For more information on the Environment Canada consultations please see the SARA Public Registry http://www.sararegistry.gc.ca.

SARA has been designed to conserve Canadian wildlife species and the habitats that support them. Public involvement is integral to the processes of listing species as being at risk and protecting Canadian wildlife. The best way to secure the survival of species at risk and their habitats is through the active participation of all those concerned. As such, your comments on this document will be given serious consideration.

Purpose of the consultation

 Having received the COSEWIC assessment of the species’ status, the Minister of Fisheries and Oceans must provide the Minister of the Environment with a recommendation to the Governor in Council.

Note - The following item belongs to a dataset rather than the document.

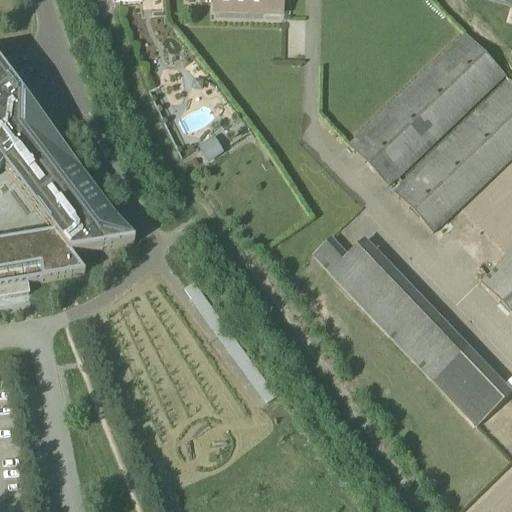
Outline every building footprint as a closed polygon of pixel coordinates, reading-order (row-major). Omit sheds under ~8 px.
[(281,16),(281,0),(187,0),(188,1),(214,2),(213,14),(281,16)] [(464,36),(348,147),(388,189),(504,78),(464,36)] [(27,286),(84,276),(70,257),(109,250),(134,246),(50,136),(49,134),(0,69),(0,301),(29,297),(27,286)] [(511,159),(511,85),(509,82),(392,195),(432,236),(511,159)] [(203,146),(198,149),(207,164),(222,155),(216,146),(207,152),(203,146)] [(468,354),(378,259),(364,244),(349,259),(330,241),(312,259),(344,292),(434,387),(475,431),(511,397),(468,354)] [(511,320),(511,254),(479,286),(511,320)]
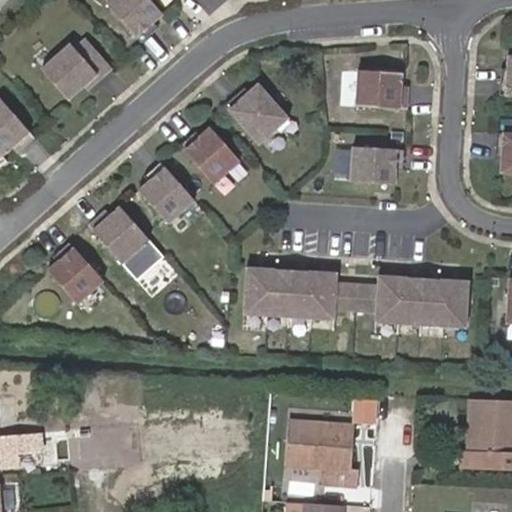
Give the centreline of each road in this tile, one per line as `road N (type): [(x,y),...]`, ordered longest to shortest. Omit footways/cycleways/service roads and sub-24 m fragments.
road 1 (residential): [(0,238),(243,22),(459,3)]
road 2 (residential): [(459,3),(453,173),(487,218),(511,220)]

This recommendation must be one of the following:

a) that the COSEWIC assessment be accepted and the species be added to the SARA list;

b) that the species not be added to the SARA list; or

c) that the species be referred back to COSEWIC for further information or consideration.

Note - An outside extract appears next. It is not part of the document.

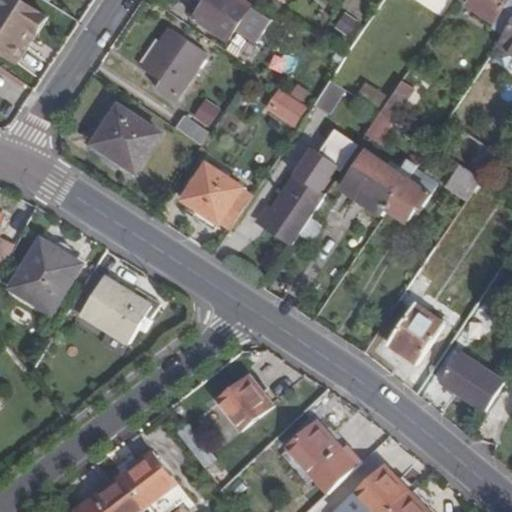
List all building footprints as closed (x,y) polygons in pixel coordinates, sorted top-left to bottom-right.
[(1,0),(0,2),(0,53),(11,61),(31,32),(36,35),(48,19),(20,0),(1,0)] [(274,20),(243,0),(210,0),(197,20),(230,42),(225,49),(240,58),(242,55),(248,59),(274,20)] [(511,0),(473,0),(470,5),(497,23),(494,28),(505,36),(511,26),(511,0)] [(338,29),(352,37),(361,21),(347,13),(338,29)] [(511,26),(505,36),(499,45),(511,53),(511,26)] [(208,53),(172,30),(144,70),(162,82),(157,89),(175,101),(208,53)] [(36,35),(31,32),(11,61),(16,65),(36,35)] [(315,106),(329,114),(345,90),(331,81),(315,106)] [(393,120),(415,89),(403,82),(391,99),(388,103),(382,112),(393,120)] [(366,83),(356,97),(381,113),(382,112),(388,103),(391,99),(366,83)] [(278,113),(290,94),(283,90),(271,108),(278,113)] [(290,94),(278,113),(298,126),(310,107),(290,94)] [(216,127),(224,107),(205,100),(197,120),(216,127)] [(161,135),(120,107),(95,145),(137,172),(161,135)] [(383,134),(392,121),(381,113),(367,134),(378,142),(383,134)] [(210,133),(185,116),(177,128),(201,145),(210,133)] [(359,146),(339,132),(323,154),(304,181),(297,177),(275,210),(278,212),(267,228),(293,245),(359,146)] [(500,154),(466,132),(448,157),(460,165),(461,165),(482,180),(500,154)] [(389,138),(383,134),(378,142),(384,145),(389,138)] [(424,141),(410,161),(417,166),(431,146),(424,141)] [(297,177),(304,181),(323,154),(314,148),(295,176),(297,177)] [(410,161),(408,160),(399,174),(367,153),(343,189),(384,217),(389,209),(416,169),(417,166),(410,161)] [(208,165),(185,201),(230,231),(253,196),(243,189),(243,188),(208,165)] [(460,165),(446,187),(468,202),(482,180),(461,165),(460,165)] [(439,184),(416,169),(389,209),(408,222),(420,204),(424,207),(439,184)] [(257,221),(267,228),(278,212),(275,210),(268,205),(257,221)] [(0,220),(0,276),(14,249),(0,242),(0,226),(2,221),(0,220)] [(45,238),(43,242),(84,267),(86,263),(45,238)] [(84,267),(43,242),(12,293),(53,317),(84,267)] [(434,281),(420,272),(408,290),(422,299),(434,281)] [(103,280),(81,317),(132,348),(154,311),(103,280)] [(416,306),(390,345),(420,365),(446,326),(416,306)] [(505,384),(461,354),(443,382),(487,411),(505,384)] [(250,380),(217,404),(240,435),(273,410),(250,380)] [(318,426),(287,454),(311,481),(342,452),(318,426)] [(146,510),(147,511),(172,511),(185,502),(150,455),(136,466),(132,462),(126,467),(129,471),(121,477),(146,510)] [(367,511),(394,511),(410,497),(384,469),(354,497),(367,511)] [(143,511),(146,510),(121,477),(76,511),(143,511)] [(424,511),(410,497),(394,511),(424,511)]
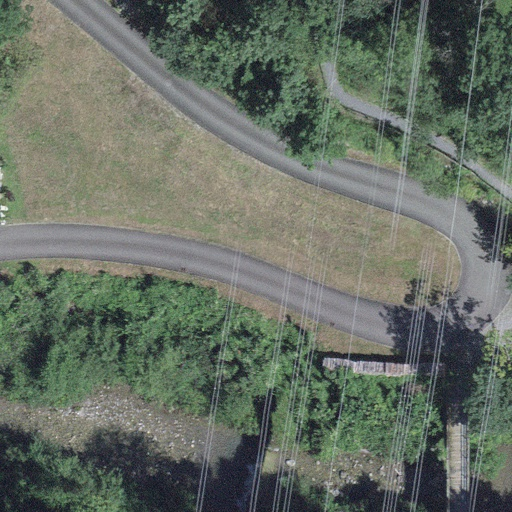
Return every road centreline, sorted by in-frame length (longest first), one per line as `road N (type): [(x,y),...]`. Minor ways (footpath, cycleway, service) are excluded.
road 1 (residential): [(0,243),(149,247),(249,266),(392,327),(448,338),(476,329),(498,284),(486,240),(468,218),(264,140),(77,0)]
road 2 (track): [(448,338),(456,511)]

The Government of Canada is required to take one of these actions within nine months of the Governor in Council having received the assessment from the Minister of the Environment.

COSEWIC bases its assessments solely on the biological status of each species. However, consultation with Canadians regarding the potential social and economic impacts of the addition of each species to the SARA list will occur before the Government of Canada arrives at informed decisions on listing. Of particular interest in these consultations is the identification of the benefits and costs of adding each of the species to the list relative to the potential impacts on these species and on society of not adding them.

Therefore, before the government makes decisions regarding the SARA list, affected Canadians will have the opportunity to express their views and concerns. This consultation allows those affected to contribute to the government decision-making process.

Role and impact of public consultation

The results of this public consultation are of great relevance to the entire process of listing species at risk. The comments received will be carefully reviewed and evaluated. They will then be documented in a Regulatory Impact Analysis Statement (RIAS). The RIAS is an integral part of the federal regulatory process and is published with all regulatory proposals in the Canada

Gazette Part I.

Following initial consultations, a draft Order (an instrument that serves notice of a decision taken by the executive arm of government) proposing to list all or some of the species under consideration will be prepared. This draft Order will be published along with the RIAS in the Canada Gazette Part I for a comment period. Based on the outcome of the comment period, a recommendation to the Governor in Council on whether to add certain species to the SARA list or to refer them back to COSEWIC will be generated.  The final decision will be published in Canada Gazette Part II and on the Public Registry.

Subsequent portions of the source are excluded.